## FRAGMENTO SELECCIONADO
'''
El Magisterio de la Iglesia

Previamente a su definición, decía el Papa en una alocución al Consistorio: “Con la autoridad que el divino Redentor transmitió al Príncipe de los Apóstoles y a sus sucesores, tenemos el propósito de sancionar y definir cuanto la Iglesia cree y honra piadosamente desde los tiempos más lejanos, aquello que, a través de los siglos, han elaborado los Santos Padres, los doctores y teólogos, y que también ha sido solicitado de todas partes e invocado con innumerables documentos por los fieles de todas las condiciones. Es decir, que María, la Virgen Madre de Dios, fue llevada en cuerpo y alma a la gloria celestial”. Se trataba, ciertamente, de una verdad creída con firmeza por los pastores y por sus pueblos, y de consiguiente ha sido revelada por Dios y puede ser definida por la suprema autoridad apostólica del Romano Pontífice: su definibilidad descansa sobre la infalibilidad de la Iglesia. Ha sido enseñada por el Magisterio ordinario universal como objeto de fe y revelada, como una verdad contenida en el depósito de la fe.

La definición

Entre 1849 y 1940, los Papas habían recibido un conjunto de cartas a favor de la definición de este dogma, enviadas por cardenales, arzobispos y obispos, sacerdotes, religiosos y religiosas, asociaciones, universidades e innumerables fieles particulares. Además, en el Concilio Vaticano I se había solicitado por casi doscientos Padres. En el siglo XX, el camino hacia la definición había sido preparado por un incremento de las investigaciones y de los estudios acerca del privilegio mariano.

Por eso, Pío XII envió en 1946 la carta Deiparae Virginis Mariae a todos los obispos del mundo, preguntándoles su parecer sobre la definibilidad de la Asunción como dogma de fe y si existía ese deseo en ellos, en su clero y en su grey. Las respuestas fueron afirmativas, con unanimidad casi total, y juzgó no haber duda alguna para llegar por fin a la definición y que resultaba de plena conveniencia.
'''
## CONSIGNA 1
Di si cada afirmación concuerda con el fragmento y responde sí o no, citando literalmente las palabras que lo deciden: (a) Pío XII mandó en 1946 la carta Deiparae Virginis Mariae a todos los obispos del mundo. (b) En el Concilio Vaticano I lo pidieron más de trescientos Padres. (c) Las respuestas de los obispos estuvieron muy divididas.
## CONSIGNA 2
Traduce al inglés esta oración del fragmento: “En el siglo XX, el camino hacia la definición había sido preparado por un incremento de las investigaciones y de los estudios acerca del privilegio mariano.”

## DATOS DE ENTRADA
'''
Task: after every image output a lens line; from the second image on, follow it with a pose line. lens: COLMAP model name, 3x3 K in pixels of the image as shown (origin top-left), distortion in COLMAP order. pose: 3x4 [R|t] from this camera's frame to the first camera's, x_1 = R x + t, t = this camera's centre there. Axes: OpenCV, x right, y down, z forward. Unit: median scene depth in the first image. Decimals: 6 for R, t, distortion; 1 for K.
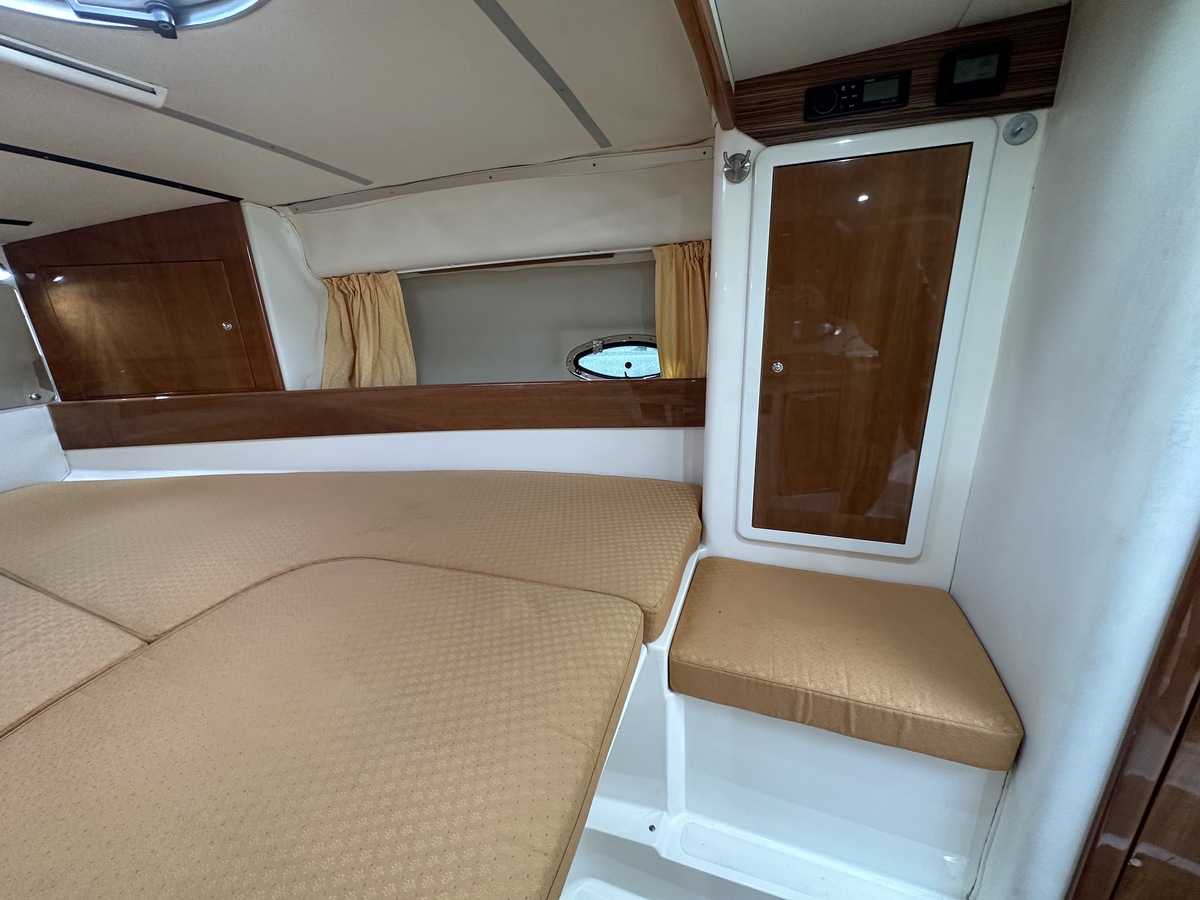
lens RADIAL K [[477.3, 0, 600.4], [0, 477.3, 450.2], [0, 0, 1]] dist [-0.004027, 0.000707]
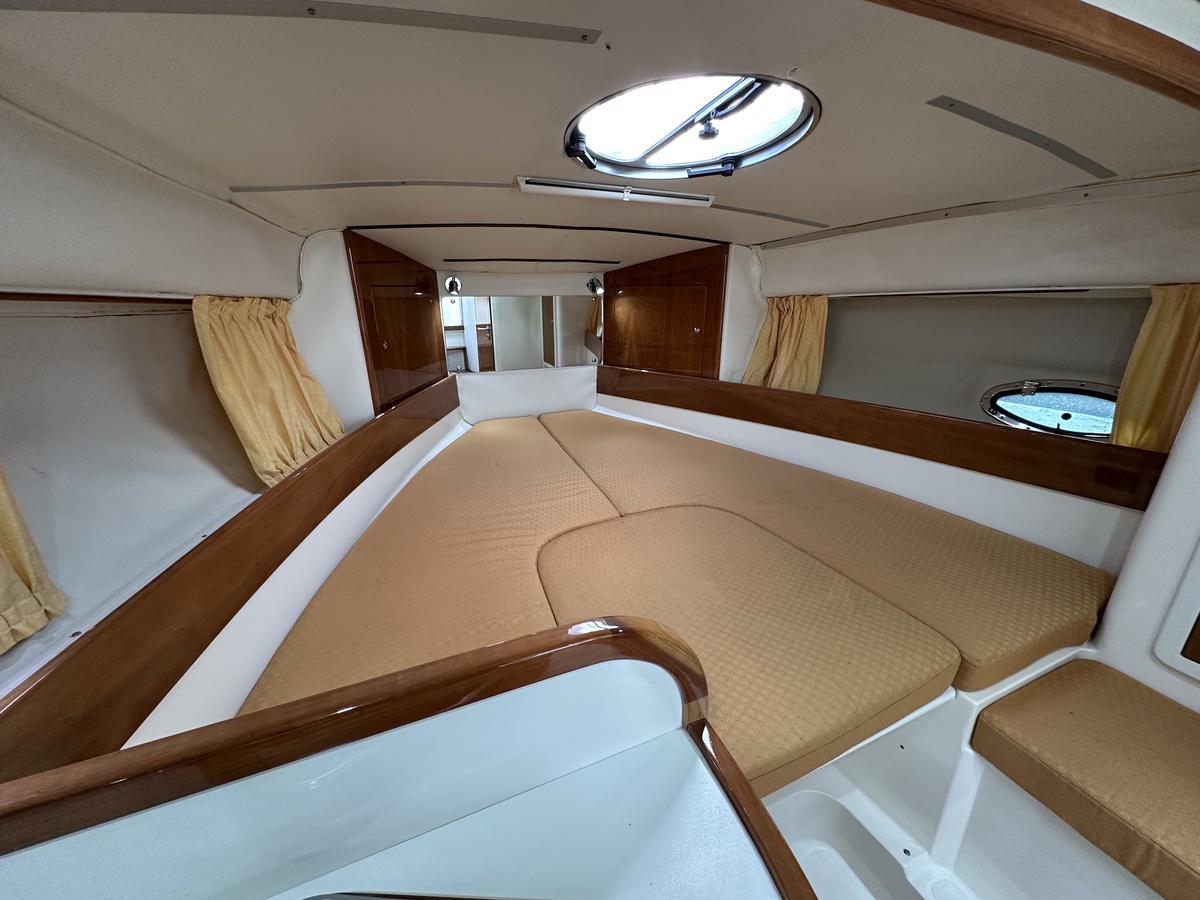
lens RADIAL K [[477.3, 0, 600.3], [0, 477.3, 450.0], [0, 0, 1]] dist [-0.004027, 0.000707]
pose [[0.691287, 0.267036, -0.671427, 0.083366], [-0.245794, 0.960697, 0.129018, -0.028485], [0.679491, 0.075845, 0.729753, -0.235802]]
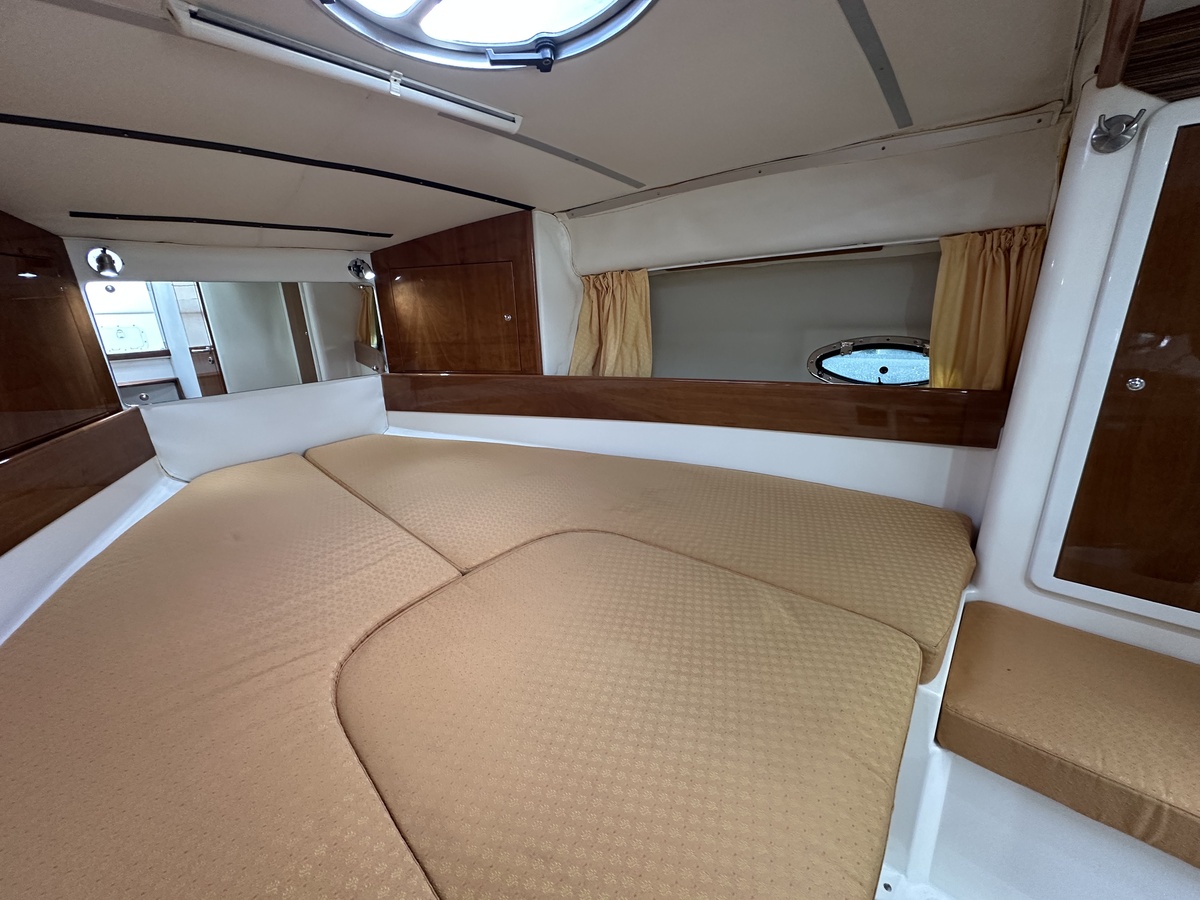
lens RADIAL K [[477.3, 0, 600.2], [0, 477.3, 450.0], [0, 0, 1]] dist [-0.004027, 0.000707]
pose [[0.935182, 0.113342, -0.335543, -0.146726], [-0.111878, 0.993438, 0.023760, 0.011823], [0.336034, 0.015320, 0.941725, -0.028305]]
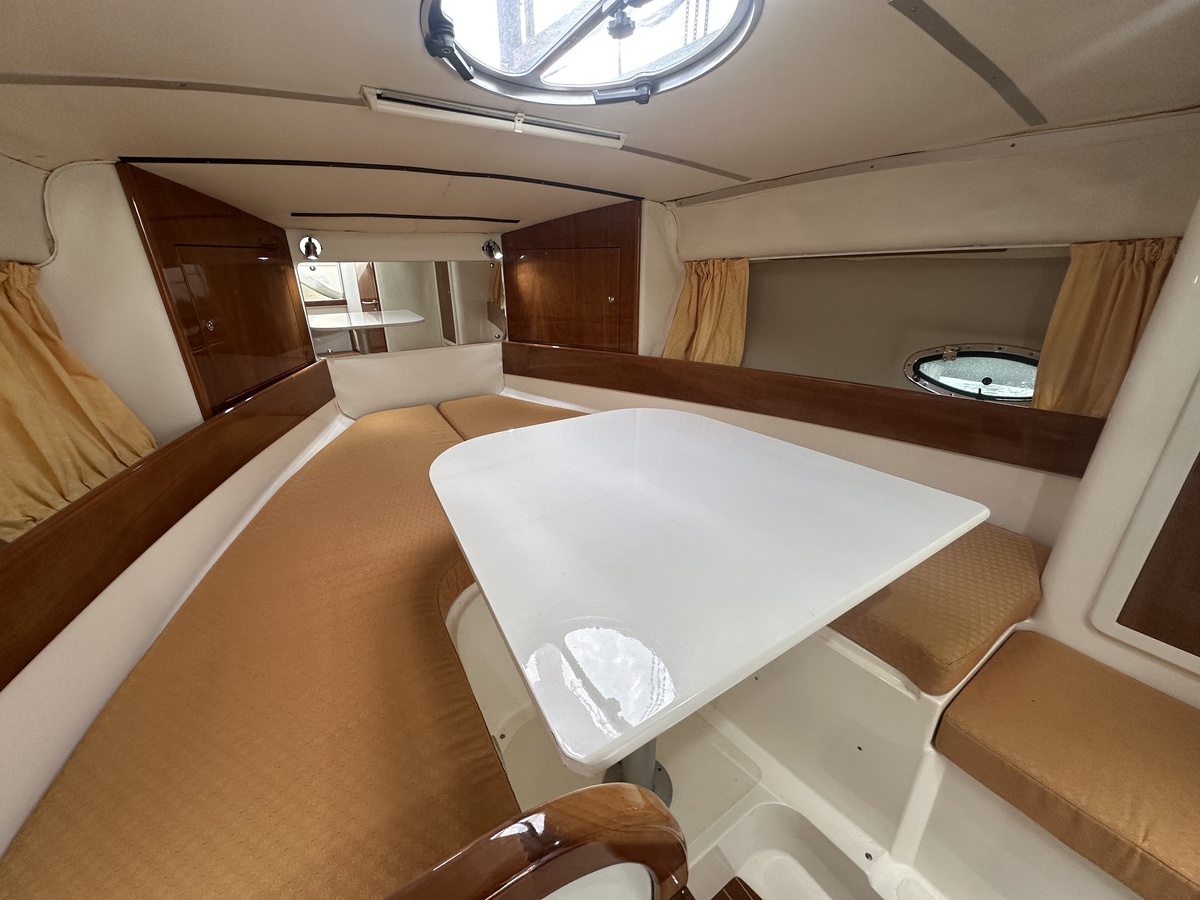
'''
'''
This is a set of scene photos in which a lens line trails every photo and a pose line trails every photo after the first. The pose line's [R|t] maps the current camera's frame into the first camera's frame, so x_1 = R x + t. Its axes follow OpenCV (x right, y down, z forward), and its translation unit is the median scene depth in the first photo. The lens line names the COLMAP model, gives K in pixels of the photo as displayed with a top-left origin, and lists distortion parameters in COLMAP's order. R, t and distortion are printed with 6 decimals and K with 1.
'''
## SOLUCIÓN 1
(a) Sí: “Pío XII envió en 1946 la carta Deiparae Virginis Mariae a todos los obispos del mundo”.
(b) No: “en el Concilio Vaticano I se había solicitado por casi doscientos Padres”.
(c) No: “Las respuestas fueron afirmativas, con unanimidad casi total”.

## SOLUCIÓN 2
In the twentieth century, the way toward the definition had been prepared by an increase in research and studies on the Marian privilege.